My goal once we got settled in Asheville was to eat better and exercise regularly. 21 Day Fix, and the accountability associated with being part of a group, helped keep me on track. When I'm not in vacation mode, and when I'm focused, I generally eat a healthy diet. My rational self knows daily exercise should be a priority, and that I don't need to order all my favorite things on the menu when I dine out. I live in the South now, so I need to remind myself that biscuits and grits will be on a lot of menus. 21 Day Fix was a great refresher, and I like that I have all the program materials on hand now, and can do another cycle any time I want.
I found following the plan as written, as a vegetarian, incredibly difficult. Maybe I'm in the minority, but I try not to rely on soy or other processed vegetarian fare for protein. When I saw the vegan plan counted beans and lentils as proteins, I decided to try that. I joined a vegan 21 Day Fix group on Facebook, and was chided by one participant for including eggs in my diet, because they're not on the vegan plan. Here's the thing, there is no plan specifically for ovo/lacto vegetarians, and it seemed like many participants were cobbling together food plans that worked for them.
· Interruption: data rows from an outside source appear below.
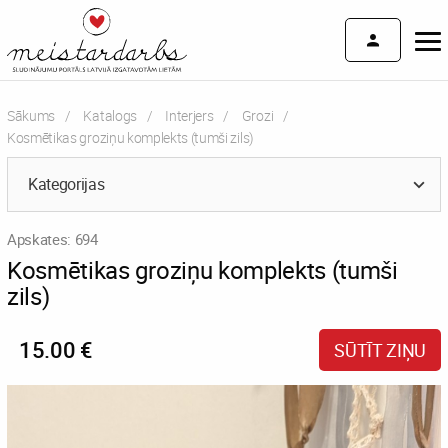
Sākums
Katalogs
Interjers
Grozi
Current:
Kosmētikas groziņu komplekts (tumši zils)
Kategorijas
Apskates: 694
Kosmētikas groziņu komplekts (tumši
zils)
15.00 €
SŪTĪT ZIŅU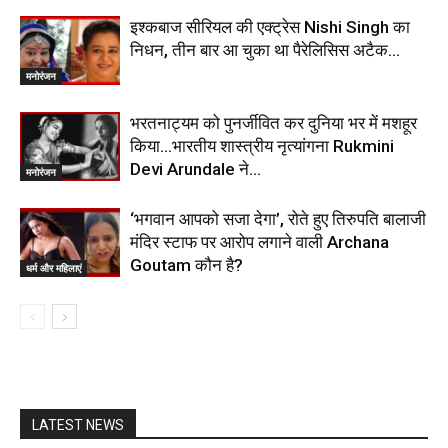
इश्कबाज सीरियल की एक्ट्रेस Nishi Singh का
निधन, तीन बार आ चुका था पैरेलिसिस अटैक…
मनोरंजन
भरतनाट्यम को पुनर्जीवित कर दुनिया भर में मशहूर
किया…भारतीय शास्त्रीय नृत्यांगना Rukmini
Devi Arundale ने…
मनोरंजन
‘भगवान आपको सजा देगा’, रोते हुए तिरुपति बालाजी
मंदिर स्टाफ पर आरोप लगाने वाली Archana
Goutam कौन है?
धर्म और महिलाएं
LATEST NEWS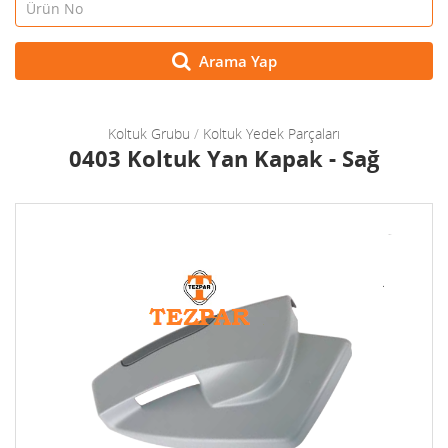
Arama Yap
Koltuk Grubu
/
Koltuk Yedek Parçaları
0403 Koltuk Yan Kapak - Sağ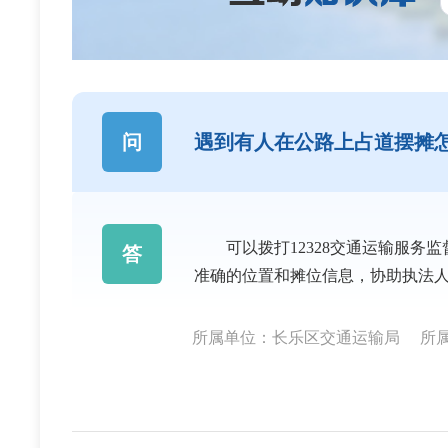
问
遇到有人在公路上占道摆摊
可以拨打12328交通运输服务
答
准确的位置和摊位信息，协助执法
所属单位：长乐区交通运输局
所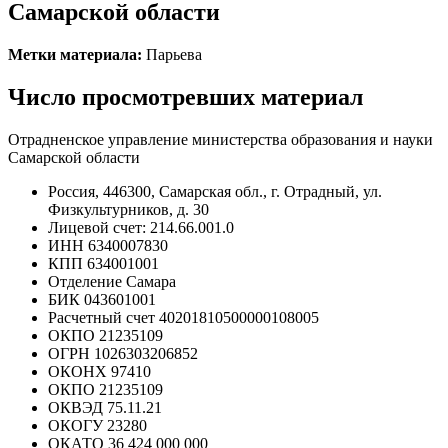
Самарской области
Метки материала:
Парьева
Число просмотревших материал
Отрадненское управление министерства образования и науки
Самарской области
Россия, 446300, Самарская обл., г. Отрадный, ул.
Физкультурников, д. 30
Лицевой счет: 214.66.001.0
ИНН 6340007830
КПП 634001001
Отделение Самара
БИК 043601001
Расчетный счет 40201810500000108005
ОКПО 21235109
ОГРН 1026303206852
ОКОНХ 97410
ОКПО 21235109
ОКВЭД 75.11.21
ОКОГУ 23280
ОКАТО 36 424 000 000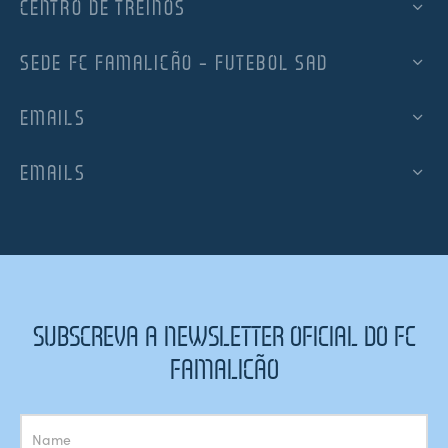
CENTRO DE TREINOS
SEDE FC FAMALICÃO – FUTEBOL SAD
EMAILS
EMAILS
SUBSCREVA A NEWSLETTER OFICIAL DO FC
FAMALICÃO
Subscrição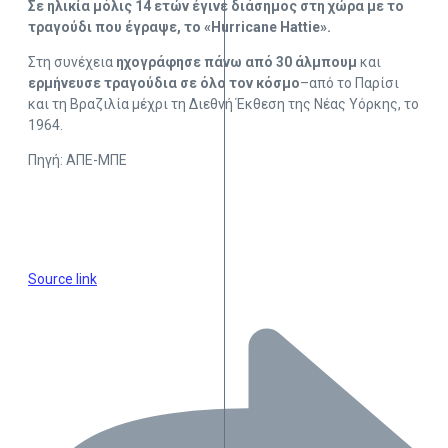
Σε ηλικία μόλις 14 ετών έγινε διάσημος στη χώρα με το
τραγούδι που έγραψε, το «Hurricane Hattie».
Στη συνέχεια
ηχογράφησε πάνω από 30 άλμπουμ
και
ερμήνευσε τραγούδια σε όλο τον κόσμο
–από το Παρίσι
και τη Βραζιλία μέχρι τη Διεθνή Έκθεση της Νέας Υόρκης, το
1964.
Πηγή: ΑΠΕ-ΜΠΕ
Source link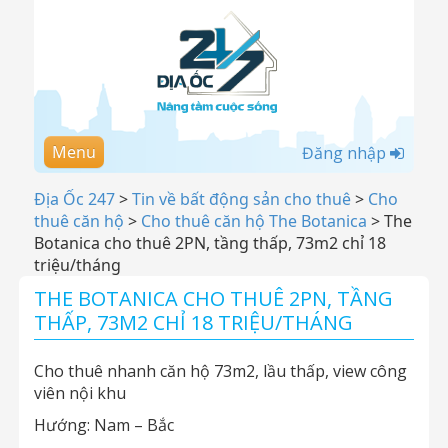
Menu
Đăng nhập
Địa Ốc 247
>
Tin về bất động sản cho thuê
>
Cho
thuê căn hộ
>
Cho thuê căn hộ The Botanica
>
The
Botanica cho thuê 2PN, tầng thấp, 73m2 chỉ 18
triệu/tháng
THE BOTANICA CHO THUÊ 2PN, TẦNG
THẤP, 73M2 CHỈ 18 TRIỆU/THÁNG
Cho thuê nhanh căn hộ 73m2, lầu thấp, view công
viên nội khu
Hướng: Nam – Bắc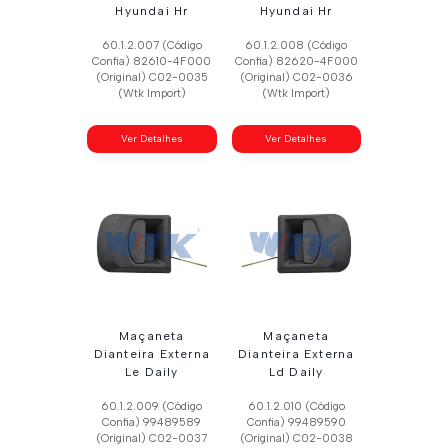
Hyundai Hr
Hyundai Hr
60.1.2.007 (Código
60.1.2.008 (Código
Confia) 82610-4F000
Confia) 82620-4F000
(Original) C02-0035
(Original) C02-0036
(Wtk Import)
(Wtk Import)
Ver Detalhes
Ver Detalhes
Maçaneta
Maçaneta
Dianteira Externa
Dianteira Externa
Le Daily
Ld Daily
60.1.2.009 (Código
60.1.2.010 (Código
Confia) 99489589
Confia) 99489590
(Original) C02-0037
(Original) C02-0038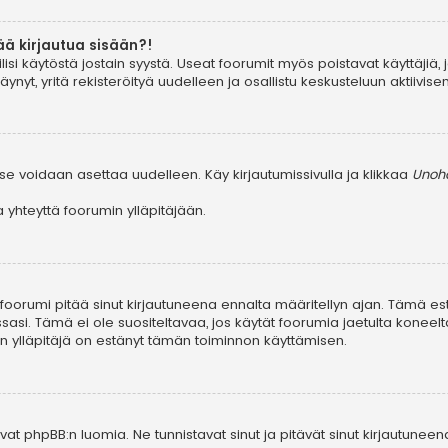
ää kirjautua sisään?!
ilisi käytöstä jostain syystä. Useat foorumit myös poistavat käyttäjiä, 
yt, yritä rekisteröityä uudelleen ja osallistu keskusteluun aktiivis
se voidaan asettaa uudelleen. Käy kirjautumissivulla ja klikkaa
Unohd
yhteyttä foorumin ylläpitäjään.
, foorumi pitää sinut kirjautuneena ennalta määritellyn ajan. Tämä e
ssasi. Tämä ei ole suositeltavaa, jos käytät foorumia jaetulta koneelta
in ylläpitäjä on estänyt tämän toiminnon käyttämisen.
at phpBB:n luomia. Ne tunnistavat sinut ja pitävät sinut kirjautuneen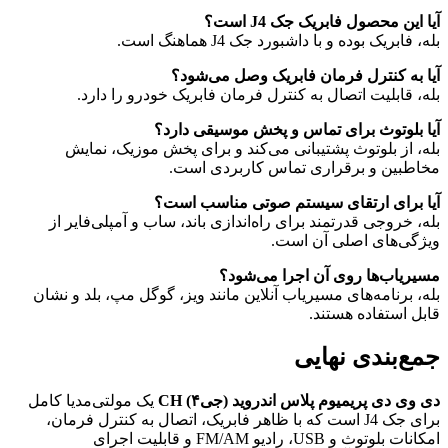
آیا این محصول فابریک جک J4 است؟
بله، فابریک بوده و با داشبورد جک J4 هماهنگ است.
آیا به کنترل فرمان فابریک وصل می‌شود؟
بله، قابلیت اتصال به کنترل فرمان فابریک خودرو را دارد.
آیا بلوتوث برای تماس و پخش موسیقی دارد؟
بله، از بلوتوث پشتیبانی می‌کند و برای پخش موزیک، نمایش
مخاطبین و برقراری تماس کاربردی است.
آیا برای ارتقای سیستم صوتی مناسب است؟
بله، خروجی قدرتمند برای راه‌اندازی باند، ساب و آمپلی‌فایر از
ویژگی‌های اصلی آن است.
مسیریاب‌ها روی آن اجرا می‌شود؟
بله، برنامه‌های مسیریاب آنلاین مانند ویز، گوگل مپ، بلد و نشان
قابل استفاده هستند.
جمع‌بندی نهایی
دی وی دی پریمیوم پلاس اندروید (جی۴) CH
یک مولتی‌مدیا کامل
برای جک J4 است که با ظاهر فابریک، اتصال به کنترل فرمان،
امکانات بلوتوث و USB، رادیو FM/AM و قابلیت اجرای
I'm not hating on the notion that sometimes you need to adjust a plan to make it fit your needs, but for a plan that promotes itself as being incredibly easy to follow, this shit was pretty confusing.
The recipes that came with the 21 Day Fix Essentials kit left something to be desired. To give you an idea, there was a recipe for brown rice that was literally instructions on how to cook brown rice. You don't need to pay $60 for this information, Google is free.
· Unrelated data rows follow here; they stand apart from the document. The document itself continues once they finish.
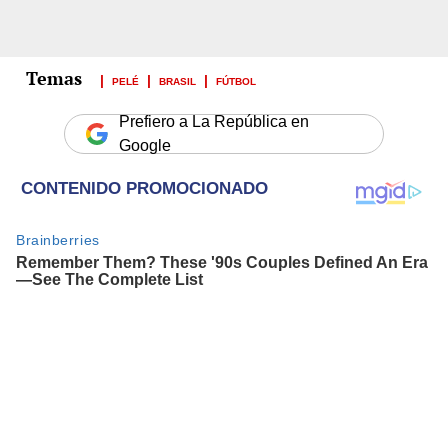
PELÉ
BRASIL
FÚTBOL
Prefiero a La República en
Google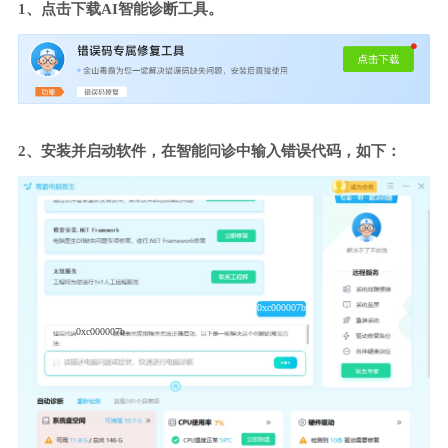
1、点击下载AI智能诊断工具。
2、安装并启动软件，在智能问诊中输入错误代码，如下：
0xc000007b
0xc000007b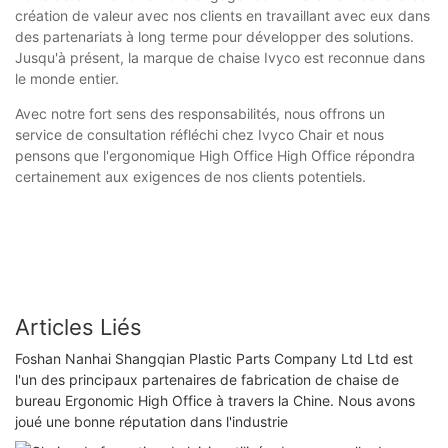
création de valeur avec nos clients en travaillant avec eux dans
des partenariats à long terme pour développer des solutions.
Jusqu'à présent, la marque de chaise Ivyco est reconnue dans
le monde entier.
Avec notre fort sens des responsabilités, nous offrons un
service de consultation réfléchi chez Ivyco Chair et nous
pensons que l'ergonomique High Office High Office répondra
certainement aux exigences de nos clients potentiels.
Articles Liés
Foshan Nanhai Shangqian Plastic Parts Company Ltd Ltd est
l'un des principaux partenaires de fabrication de chaise de
bureau Ergonomic High Office à travers la Chine. Nous avons
joué une bonne réputation dans l'industrie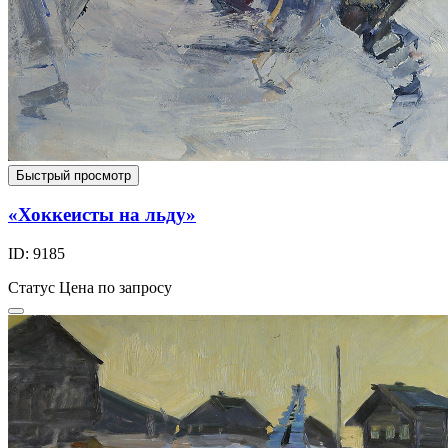
Быстрый просмотр
«Хоккеисты на льду»
ID: 9185
Статус
Цена по запросу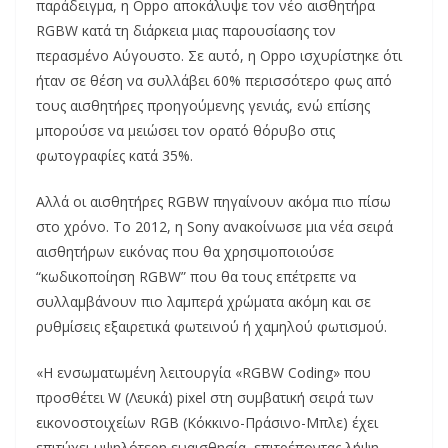
παράδειγμα, η Oppo αποκάλυψε τον νέο αισθητήρα
RGBW κατά τη διάρκεια μιας παρουσίασης τον
περασμένο Αύγουστο. Σε αυτό, η Oppo ισχυρίστηκε ότι
ήταν σε θέση να συλλάβει 60% περισσότερο φως από
τους αισθητήρες προηγούμενης γενιάς, ενώ επίσης
μπορούσε να μειώσει τον ορατό θόρυβο στις
φωτογραφίες κατά 35%.
Αλλά οι αισθητήρες RGBW πηγαίνουν ακόμα πιο πίσω
στο χρόνο. Το 2012, η ​​Sony ανακοίνωσε μια νέα σειρά
αισθητήρων εικόνας που θα χρησιμοποιούσε
“κωδικοποίηση RGBW” που θα τους επέτρεπε να
συλλαμβάνουν πιο λαμπερά χρώματα ακόμη και σε
ρυθμίσεις εξαιρετικά φωτεινού ή χαμηλού φωτισμού.
«Η ενσωματωμένη λειτουργία «RGBW Coding» που
προσθέτει W (Λευκά) pixel στη συμβατική σειρά των
εικονοστοιχείων RGB (Κόκκινο-Πράσινο-Μπλε) έχει
επιτύχει υψηλότερη ευαισθησία, επιτρέποντας λήψη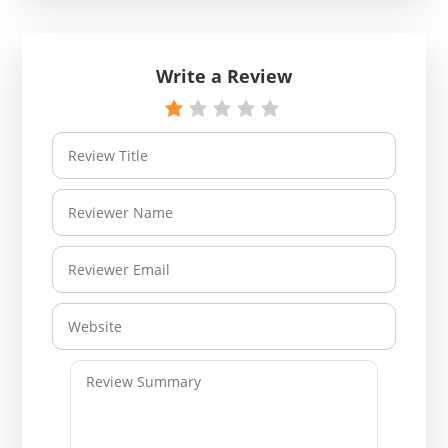
Write a Review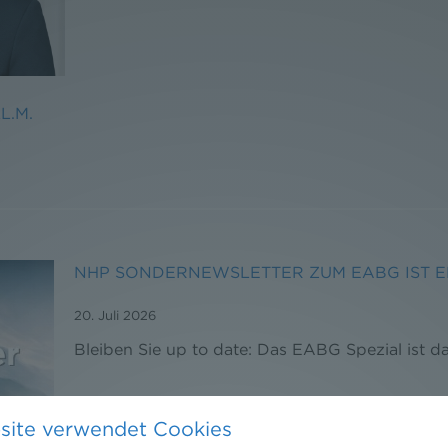
LL.M.
NHP SONDERNEWSLETTER ZUM EABG IST 
20. Juli 2026
Bleiben Sie up to date: Das EABG Spezial ist da
site verwendet Cookies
I also noticed that there is a lot of varying—and sometimes conflicting—information out there, from discussions in the Facebook groups, coaches' blogs, and even Beach Body's own support team. It did make me wonder what becoming a Beach Body coach entails—whether or not there was any training on nutrition and exercise, or if being a Beach Body evangelist was the sole requirement. Ultimately, I was able to navigate my way through all the information and work the plan so that I did see some results. Nevertheless, exposure to this variety of interpretations of the plan reinforced my belief that Beach Body, first and foremost, is a business, and its primary focus is selling products.
I do think 21 Day Fix can be an effective plan for the right person. I find it somewhat misleading of them to suggest you'll get your dream bod in 21 days, but that's just marketing. The nutrition part of the plan isn't a starvation diet, and I liked that the program offered guidance on the specific types of foods you should be eating, but I did avoid making some of my favorite healthy recipes during my time on the Fix, because I wasn't sure how to count it. I also wish they'd incorporate beer into the swap options for carbohydrates.
I've signed on to participate in another 21 Day Fix group starting March 7, and I'm going to see if following the omni plan while allowing beans and lentils to count as proteins produces different results. Until then, I am going to put together my own three week plan relying solely on nutrition and exercise aids that are available for free, and see how that experience compares to my time doing 21 Day Fix!